背面液晶モニターのタッチパネル、Wi-Fi機能は上の2機種同様標準装備。一つだけ残念なのは可動式の液晶モニターですが、上向きに85度と下向きに45度の方向しか対応しないところ。

ミラーレス機は、以前レンズの種類が少ないのが欠点でしたが、現在はレンズのラインナップも充実しており、特にこのマイクロフォーサーズ規格のレンズはミラーレス機では最も多いラインナップを誇っているので、一度購入してしまえば長く付き合える一台になると思います。

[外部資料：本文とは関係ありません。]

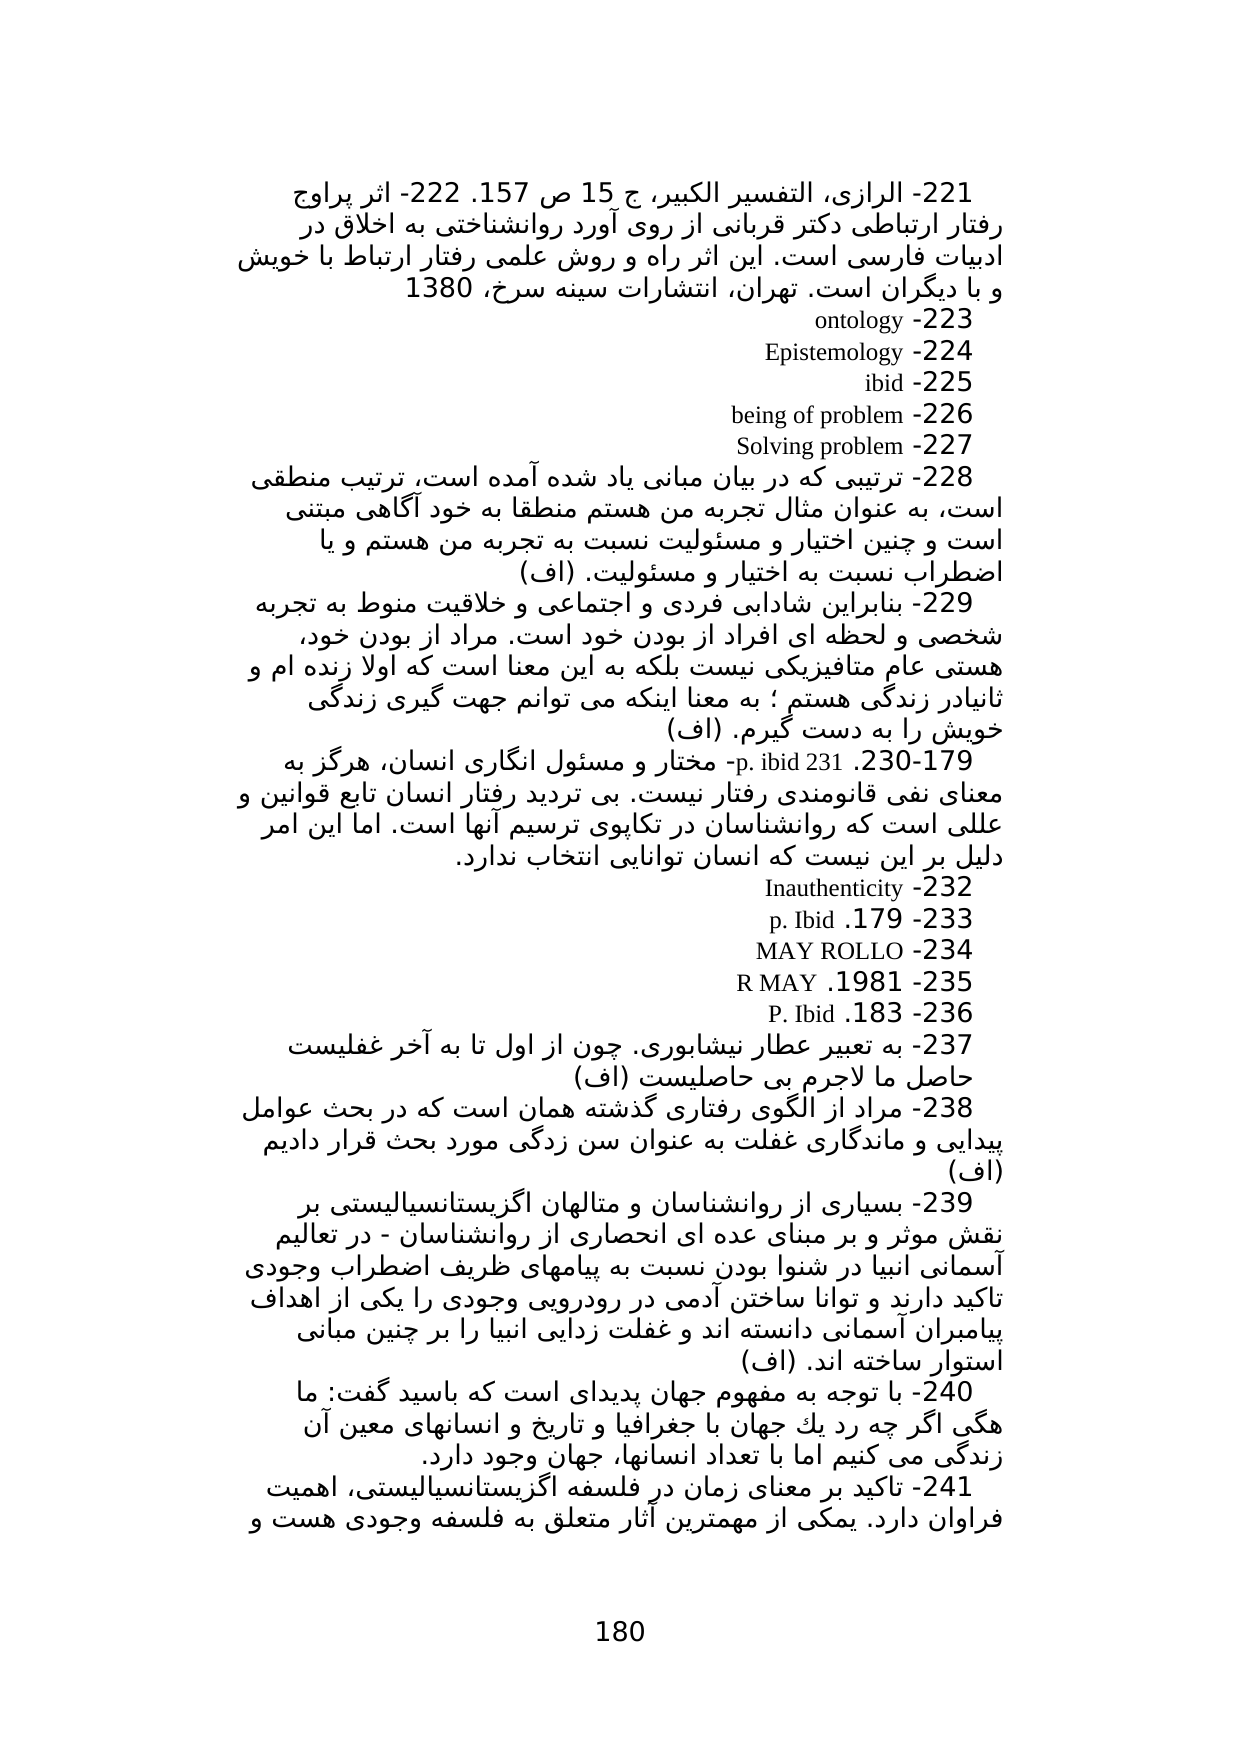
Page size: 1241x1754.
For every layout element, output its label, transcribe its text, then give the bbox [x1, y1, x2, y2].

  • OM-D E-M10 Mark II製品情報

OM-D E-M10 Mark II | OM-D | オリンパス

 

FUJIFILM X-T10

締めの一台は、富士フィルムのミラーレス機。前の3台とはちょっと毛色の違う一台を最後に紹介します。Xシリーズのフラッグシップ機X-T1の弟分。フラッグシップ機の弟分というだけあって、ほぼX-T1の基本性能を受け継いでいます。違いと言えば液晶モニターの解像度や電子ビューファインダーに映し出される像の大きさの違い、防塵防滴に非対応と言ったところ。風景写真などで過酷な環境で使うわけでなければ、基本的にXT-1と同等の画質を持ち一回りコンパクトなX-T10は最初の一台として、また長く使う一台としておススメの一台です。

 

E-M10 MarkⅡ同様上下のみ可動する液晶モニターで、モニター自体も前の3機種のようにタッチパネルには対応していません。(バリアングルモニターではなくてもE-M10 MarkⅡも含めてスマートフォンからワイヤレス撮影ができるので、実質同等のことはできますが)

外観もE-M10 MarkⅡ以上にレトロ感かつ上質感のあるデザイン。上部のダイヤル類は、アナログなシャッター速度ダイヤルや露出補正ダイヤルもレトロな雰囲気に一役買っています。

 

そして富士フィルムならではの特徴がフィルムメーカーならではのフィルムシュミレーション機能。フィルムを選ぶような感覚で、モードを選ぶとその選択したフィルムのような絵作りをシミュレートしてくれます。色づくりに拘る富士フィルムならではの機能ですね。

高感度性能も非常に高く、夜や室内でISO感度を上げてもノイズの少ない高画質な写真が撮れるのもこの機種の特徴です。

便利さという意味では前の3機種に劣るところはありますが、画質や色作りに拘りがあって、人とはちょっと違う個性的なデジカメを狙いたいという人には、これが一番のおススメです。

  • X-T10製品情報

TOP : X-T10| FUJIFILM

レンズキット?ダブルレンズキット?高倍率ズーム?

レンズ交換式カメラを購入するときは必然的にレンズも購入することになります。出ないと本体だけでは何も使えないですからね(笑)

通常であれば、どこのメーカーも標準ズームレンズがついたレンズキットもしくは標準ズームレンズに望遠レンズを加えたダブルズームキットという設定があります。今回紹介した4機種もX-T10を除く3機種がダブルズームキットの設定があります。

 

さて、標準ズームのみか、ダブルズームか?意外と価格差は大きくないので、予算が許せばダブルズームキットでもよいかと思います。ただ、運動会の子供を撮るとかでない限り普段使いで望遠ズームを使うような機会は始めた最初のうちはそうそうないことが多いです。持って行ったけど使わない。そんなことを繰り返していつの間にか部屋の片隅に。。。となることも多いレンズですので、予算がキツキツで、運動会の子供や遠くいる動物や乗り物など、明らかに望遠レンズを必要としないのであれば標準ズームで十分です。できれば標準ズーム一つでレンズの使い方を学んでいった方が上達も早いです。

ダブルズームでなく、本体と一本のレンズでダブルズームの焦点距離をカバーできる高倍率ズームという選択肢もあります。ただ平日の仕事のある日でもカバンに入れて置きたい場合は、どうしても長くて重くなる高倍率ズームは持ち運びには不利です。どちらかというと旅先での撮影を中心に使いたい人は、レンズ交換の手間が省ける高倍率ズームがよいでしょう。ダブルズームキットよりも割高になるので予算的にも余力がある人向けです。

 

少し長くなりましたが、独断と偏見でチョイスした4機種。

なるほどと思った人も、いやいやと思った人もそれぞれおられると思いますが、選択肢やよくわからない言葉が多い上に決して安い買い物ではないですので、少しでも参考になったりお役立てできれば幸いです。